For the most part, having cancer is something that hangs out in the background of my mind, shadowing but not a part of my life. It’s not a problem in the present, except in the efforts to keep it from becoming a problem in the future. Even that, I have certain specific fears. I fear what the disease itself can do to you. I fear being a burden on my family. I fear leaving those I love, I fear their grief.
But I don’t actively fear death. This morning when I first woke up, the thought that I have cancer passed through my mind and I felt a stab of fear. And then I let it pass.
My thoughts about death come from certain experiences I have had. General anesthesia is one that has made me more comfortable with death. Call me weird, but I like general anesthesia, the complete absence of pain, thought, the now your are here and now you are not.

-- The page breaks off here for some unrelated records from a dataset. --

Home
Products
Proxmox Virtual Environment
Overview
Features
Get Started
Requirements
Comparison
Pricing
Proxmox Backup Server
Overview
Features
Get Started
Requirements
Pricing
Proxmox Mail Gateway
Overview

But the one that has most stuck with me was the experience of passing out, losing consciousness. I had felt it coming and coming, and I had fought against it. I was trying to get my credit card out of my wallet in my purse to order pizza, and I kept trying and trying, kind of weakly calling to my daughter to help me put the credit card number into the order. Then finally I gave up on trying to hold on. I laid my head down on my purse and let myself go. It was very peaceful until I regained consciousness to hear my daughter on the phone with 911.
Yesterday afternoon, for some reason, I was overcome by weakness for a couple of hours. It is the low period in my treatment. After my blood work on Wednesday, I was told not to take the final pill in my treatment cycle, because my neutrophils were too low. So perhaps it is that, blood counts. I also worked out on my new elliptical trainer yesterday. It wasn’t overly difficult, but it might have contributed. Whatever it was, my knees started getting shaky, so I went to lie down. I laid there in bed and the weakness just spread throughout my body. I could, and did, get up, to go to the bathroom, to get a drink, but for a couple of hours I just felt sooooooo tired.

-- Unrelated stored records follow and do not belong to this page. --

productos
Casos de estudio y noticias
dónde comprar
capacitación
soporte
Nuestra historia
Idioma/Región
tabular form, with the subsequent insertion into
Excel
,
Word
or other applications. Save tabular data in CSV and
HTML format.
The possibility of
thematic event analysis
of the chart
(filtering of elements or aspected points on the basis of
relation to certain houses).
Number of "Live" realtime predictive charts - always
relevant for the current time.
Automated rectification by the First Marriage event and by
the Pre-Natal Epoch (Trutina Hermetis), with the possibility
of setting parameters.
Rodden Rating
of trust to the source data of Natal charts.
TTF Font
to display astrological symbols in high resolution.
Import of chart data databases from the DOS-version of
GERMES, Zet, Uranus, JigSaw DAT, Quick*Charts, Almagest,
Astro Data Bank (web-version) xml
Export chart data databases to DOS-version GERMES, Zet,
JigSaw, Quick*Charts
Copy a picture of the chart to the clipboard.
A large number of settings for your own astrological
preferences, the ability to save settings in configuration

And as I laid there in bed, the thought of dying passed through my mind. Not that I thought I was dying, but was this what it felt like? My mother passed away from emphysema. I had a friend whose mother had died from emphysema, and I had asked her what it had been like. I had fears of my mother gasping for air like a fish out of water. “It was very peaceful,” my friend said. “She just got more and more tired, until one day she could not get out of bed, and a few days later she died.” And that is exactly what happened with my mother. She got more and more tired, until one day she could not get up. I got her to the hospital, where she slept, and three days later she died, peacefully.
On the other hand, I know a woman whose teenage son died of cancer. Or I should say, I know of her, because her son’s cancer battle captured the attention of the entire Bay Area and beyond through social media. I remember her talking about his death, saying that it was not the peaceful transition that it was supposed to be, that it was horrifying and agonizing. She said she felt the medical professionals had let her down. He died as home, as they wanted, but things and people who should have been in place at that time weren’t. If she gave details, I did not see them, just the expression of her pain over how it happened.

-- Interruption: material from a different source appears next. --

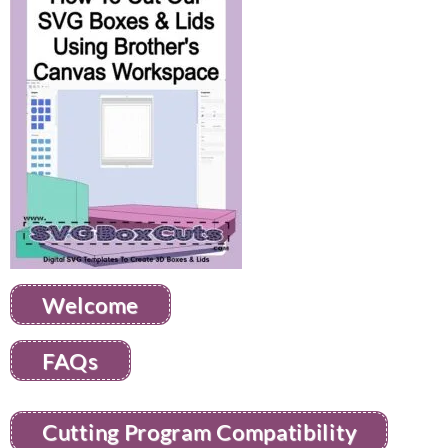
Welcome
FAQs
Cutting Program Compatibility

I have no idea why I am writing this. I have just committed myself to ceasing self censorship, which in the past would have told me, “Sharon, people don’t want to hear this depressing stuff on their Sunday morning.”
Ultimately, I am talking to myself. Do they have death with dignity here in Iowa, I wonder? I know they did in California. I walked with a friend through the process in her own cancer battle, through the appointments with doctors, the psychiatric evaluation, the approval, the delivery of the medication to her home. I don’t think she actually used it. I think she died sad and not completely herself. It is a hard thing to actually decide to end your own life, however miserable you are. As much as I tell you that I don’t fear death, I don’t know if I could do that.
Anyway, carry on. Let’s go back to our loved ones and enjoy every moment of this beautiful day. But if you have any thoughts or experience with death and would like to share it, you are welcome too.